> **TAREFAS PROPOSTAS**
a. Responda, com base no texto sobre Elza Soares:
(i) Quantos anos tinha Elza Soares quando se apresentou no programa de Ary Barroso?
(ii) Com que idade ela foi obrigada pelo pai a se casar?
(iii) Qual música de Lupicínio Rodrigues ela recebeu para cantar?
b. Copie todas as linhas da listagem abaixo, sem nenhuma alteração.

=== TRECHO CITADO ===

A voz e a garra de Elza Soares pelos caminhos, alguns tortos, do Planeta Fome

Elza Soares

Elza Soares
– Sou mulher, sou negra, sou pobre. Mas sei cantar. Eu quero cantar.

Diante daquele ser humano miúdo, de uma voz potente e rouca, o compositor Ary Barroso, que entre centenas de músicas fez a pérola Aquarela Brasileira e comandava em 1953 o programa Calouros em Desfile, na rádio Cruzeiro do Sul, no Rio de Janeiro, sem saber o que falar apenas murmurou uma pergunta.

– De que Planeta você é?

-Sou do mesmo Planeta do Senhor, Seu Ary. Do Planeta Fome.

Ali estava Elza Soares, aos 22 anos, com o vestido da mãe todo remendado e um corte de cabelo armado e iluminado. Ela cantou a música “Lama” de Paulo Marques e Aylce Chaves. Ganhou a nota máxima.

Da Vila Moça Bonita, hoje Vila Vintém, onde nasceu e viveu seguiu sempre adiante mesmo pelos caminhos tortos, no Planeta Fome. As dificuldades e as tragédias chegavam até ela em carretas. Aos 12 anos foi obrigada pelo seu pai a se casar com um homem 10 anos mais velho que ela, de nome Alaúde Soares, do qual carregou para sempre o seu sobrenome. Tiveram juntos 3 filhos. Casal de pobres, viviam na favela numa miséria total. Destino cruel: dois filhos morreram de fome.

A perda dos filhos e a morte do marido foram precoces, tudo em pouco tempo. Ainda com lágrimas nos olhos, recebeu o que considerou o maior presente da sua vida, uma dádiva de Deus: uma música para cantar do gaúcho Lupicínio Rodrigues, “Se acaso você chegasse”.  Com essa música conseguiu se reerguer na vida.

Foi ainda com a sua voz  e esta música, no início dos anos 60, pelos caminhos tortos do Planeta Fome, que se aproximou de um homem, de pernas também tortas, mas dribles surpreendentes e capaz de fazer gols inimagináveis: o mané Garrincha. Foi amor à primeira vista, uma arrebatada paixão entre eles.

=== INFORMAÇÕES EXTRAÍDAS ===

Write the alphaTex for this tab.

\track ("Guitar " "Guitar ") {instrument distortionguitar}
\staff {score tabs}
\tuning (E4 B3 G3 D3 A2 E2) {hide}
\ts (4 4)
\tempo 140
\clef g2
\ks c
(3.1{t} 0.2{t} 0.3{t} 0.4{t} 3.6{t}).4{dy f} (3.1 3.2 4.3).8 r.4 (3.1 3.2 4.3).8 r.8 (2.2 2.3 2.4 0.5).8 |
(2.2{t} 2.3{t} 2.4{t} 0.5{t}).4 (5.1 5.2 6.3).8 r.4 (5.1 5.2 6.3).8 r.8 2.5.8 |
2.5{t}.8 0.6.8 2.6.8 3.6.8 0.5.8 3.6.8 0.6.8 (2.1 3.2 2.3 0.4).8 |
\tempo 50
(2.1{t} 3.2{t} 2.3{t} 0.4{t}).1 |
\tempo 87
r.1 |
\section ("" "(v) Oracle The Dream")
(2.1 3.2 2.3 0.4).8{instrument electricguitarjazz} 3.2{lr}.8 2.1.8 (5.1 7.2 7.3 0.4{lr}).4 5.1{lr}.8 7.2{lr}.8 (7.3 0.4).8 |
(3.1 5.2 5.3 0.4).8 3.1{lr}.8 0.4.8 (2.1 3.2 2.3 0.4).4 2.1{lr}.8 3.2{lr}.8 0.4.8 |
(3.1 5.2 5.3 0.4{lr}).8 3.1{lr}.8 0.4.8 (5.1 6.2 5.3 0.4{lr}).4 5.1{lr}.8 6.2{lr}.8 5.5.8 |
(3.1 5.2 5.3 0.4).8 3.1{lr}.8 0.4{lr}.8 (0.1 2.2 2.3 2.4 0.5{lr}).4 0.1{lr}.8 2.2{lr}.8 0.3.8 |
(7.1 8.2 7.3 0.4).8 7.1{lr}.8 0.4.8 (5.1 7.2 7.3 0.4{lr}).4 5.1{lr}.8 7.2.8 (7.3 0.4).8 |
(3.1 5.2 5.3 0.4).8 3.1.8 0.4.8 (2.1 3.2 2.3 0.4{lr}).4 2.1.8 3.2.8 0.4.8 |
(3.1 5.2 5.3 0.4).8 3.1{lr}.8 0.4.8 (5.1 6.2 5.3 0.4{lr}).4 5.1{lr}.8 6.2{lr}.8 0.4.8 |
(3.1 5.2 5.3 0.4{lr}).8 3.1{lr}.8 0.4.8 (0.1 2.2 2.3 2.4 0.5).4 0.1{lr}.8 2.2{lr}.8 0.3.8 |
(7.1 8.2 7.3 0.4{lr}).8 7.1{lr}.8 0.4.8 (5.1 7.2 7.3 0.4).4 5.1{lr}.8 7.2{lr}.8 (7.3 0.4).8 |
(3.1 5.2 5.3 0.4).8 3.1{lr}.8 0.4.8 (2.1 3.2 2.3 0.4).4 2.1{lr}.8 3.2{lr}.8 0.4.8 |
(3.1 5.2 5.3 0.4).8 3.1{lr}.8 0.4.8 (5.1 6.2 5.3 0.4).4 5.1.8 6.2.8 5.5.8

===

> **RESPOSTAS NA ORDEM**
a.
(i) 22 anos.
(ii) Aos 12 anos.
(iii) "Se acaso você chegasse".

b.
Write the alphaTex for this tab.

\track ("Guitar " "Guitar ") {instrument distortionguitar}
\staff {score tabs}
\tuning (E4 B3 G3 D3 A2 E2) {hide}
\ts (4 4)
\tempo 140
\clef g2
\ks c
(3.1{t} 0.2{t} 0.3{t} 0.4{t} 3.6{t}).4{dy f} (3.1 3.2 4.3).8 r.4 (3.1 3.2 4.3).8 r.8 (2.2 2.3 2.4 0.5).8 |
(2.2{t} 2.3{t} 2.4{t} 0.5{t}).4 (5.1 5.2 6.3).8 r.4 (5.1 5.2 6.3).8 r.8 2.5.8 |
2.5{t}.8 0.6.8 2.6.8 3.6.8 0.5.8 3.6.8 0.6.8 (2.1 3.2 2.3 0.4).8 |
\tempo 50
(2.1{t} 3.2{t} 2.3{t} 0.4{t}).1 |
\tempo 87
r.1 |
\section ("" "(v) Oracle The Dream")
(2.1 3.2 2.3 0.4).8{instrument electricguitarjazz} 3.2{lr}.8 2.1.8 (5.1 7.2 7.3 0.4{lr}).4 5.1{lr}.8 7.2{lr}.8 (7.3 0.4).8 |
(3.1 5.2 5.3 0.4).8 3.1{lr}.8 0.4.8 (2.1 3.2 2.3 0.4).4 2.1{lr}.8 3.2{lr}.8 0.4.8 |
(3.1 5.2 5.3 0.4{lr}).8 3.1{lr}.8 0.4.8 (5.1 6.2 5.3 0.4{lr}).4 5.1{lr}.8 6.2{lr}.8 5.5.8 |
(3.1 5.2 5.3 0.4).8 3.1{lr}.8 0.4{lr}.8 (0.1 2.2 2.3 2.4 0.5{lr}).4 0.1{lr}.8 2.2{lr}.8 0.3.8 |
(7.1 8.2 7.3 0.4).8 7.1{lr}.8 0.4.8 (5.1 7.2 7.3 0.4{lr}).4 5.1{lr}.8 7.2.8 (7.3 0.4).8 |
(3.1 5.2 5.3 0.4).8 3.1.8 0.4.8 (2.1 3.2 2.3 0.4{lr}).4 2.1.8 3.2.8 0.4.8 |
(3.1 5.2 5.3 0.4).8 3.1{lr}.8 0.4.8 (5.1 6.2 5.3 0.4{lr}).4 5.1{lr}.8 6.2{lr}.8 0.4.8 |
(3.1 5.2 5.3 0.4{lr}).8 3.1{lr}.8 0.4.8 (0.1 2.2 2.3 2.4 0.5).4 0.1{lr}.8 2.2{lr}.8 0.3.8 |
(7.1 8.2 7.3 0.4{lr}).8 7.1{lr}.8 0.4.8 (5.1 7.2 7.3 0.4).4 5.1{lr}.8 7.2{lr}.8 (7.3 0.4).8 |
(3.1 5.2 5.3 0.4).8 3.1{lr}.8 0.4.8 (2.1 3.2 2.3 0.4).4 2.1{lr}.8 3.2{lr}.8 0.4.8 |
(3.1 5.2 5.3 0.4).8 3.1{lr}.8 0.4.8 (5.1 6.2 5.3 0.4).4 5.1.8 6.2.8 5.5.8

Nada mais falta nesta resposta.